*WHAT YOU WILL DO*
In the records below, begin at the line that has "Подбор инженера" and stop after the line that has "Raleigh nach Accell-Insolvenz"; quote those lines verbatim and nothing more.
Top of WORKING DATA
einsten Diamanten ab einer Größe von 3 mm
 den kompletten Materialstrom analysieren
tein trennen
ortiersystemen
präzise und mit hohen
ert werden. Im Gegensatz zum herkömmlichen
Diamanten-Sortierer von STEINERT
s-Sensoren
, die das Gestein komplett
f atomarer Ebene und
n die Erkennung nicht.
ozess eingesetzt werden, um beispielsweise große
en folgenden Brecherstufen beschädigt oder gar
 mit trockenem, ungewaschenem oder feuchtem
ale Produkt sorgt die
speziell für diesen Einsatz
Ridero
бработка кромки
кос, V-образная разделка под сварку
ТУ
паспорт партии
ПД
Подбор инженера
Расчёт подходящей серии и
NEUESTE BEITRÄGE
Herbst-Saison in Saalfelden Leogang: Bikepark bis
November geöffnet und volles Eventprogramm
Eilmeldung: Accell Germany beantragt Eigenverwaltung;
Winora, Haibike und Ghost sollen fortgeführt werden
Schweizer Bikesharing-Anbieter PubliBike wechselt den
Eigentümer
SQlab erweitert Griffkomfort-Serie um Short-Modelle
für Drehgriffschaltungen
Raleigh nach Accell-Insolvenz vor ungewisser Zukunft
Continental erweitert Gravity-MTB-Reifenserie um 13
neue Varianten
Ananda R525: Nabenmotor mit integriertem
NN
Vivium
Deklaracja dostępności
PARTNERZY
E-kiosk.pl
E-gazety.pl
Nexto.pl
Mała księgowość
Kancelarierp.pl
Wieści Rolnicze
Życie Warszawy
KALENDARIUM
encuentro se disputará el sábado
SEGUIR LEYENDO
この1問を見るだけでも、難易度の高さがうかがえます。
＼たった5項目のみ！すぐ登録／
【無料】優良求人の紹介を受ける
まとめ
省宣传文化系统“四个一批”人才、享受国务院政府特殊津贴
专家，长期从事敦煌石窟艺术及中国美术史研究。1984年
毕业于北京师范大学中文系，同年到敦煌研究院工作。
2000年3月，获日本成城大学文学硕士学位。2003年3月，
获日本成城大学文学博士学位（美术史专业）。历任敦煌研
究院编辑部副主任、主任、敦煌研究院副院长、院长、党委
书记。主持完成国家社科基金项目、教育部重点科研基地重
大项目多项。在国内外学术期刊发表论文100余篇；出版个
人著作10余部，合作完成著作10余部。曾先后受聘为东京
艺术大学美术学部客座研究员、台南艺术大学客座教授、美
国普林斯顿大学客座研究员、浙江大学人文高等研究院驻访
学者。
Bottom of WORKING DATA
*SOLUTION BELOW*
Подбор инженера
Расчёт подходящей серии и
NEUESTE BEITRÄGE
Herbst-Saison in Saalfelden Leogang: Bikepark bis
November geöffnet und volles Eventprogramm
Eilmeldung: Accell Germany beantragt Eigenverwaltung;
Winora, Haibike und Ghost sollen fortgeführt werden
Schweizer Bikesharing-Anbieter PubliBike wechselt den
Eigentümer
SQlab erweitert Griffkomfort-Serie um Short-Modelle
für Drehgriffschaltungen
Raleigh nach Accell-Insolvenz vor ungewisser Zukunft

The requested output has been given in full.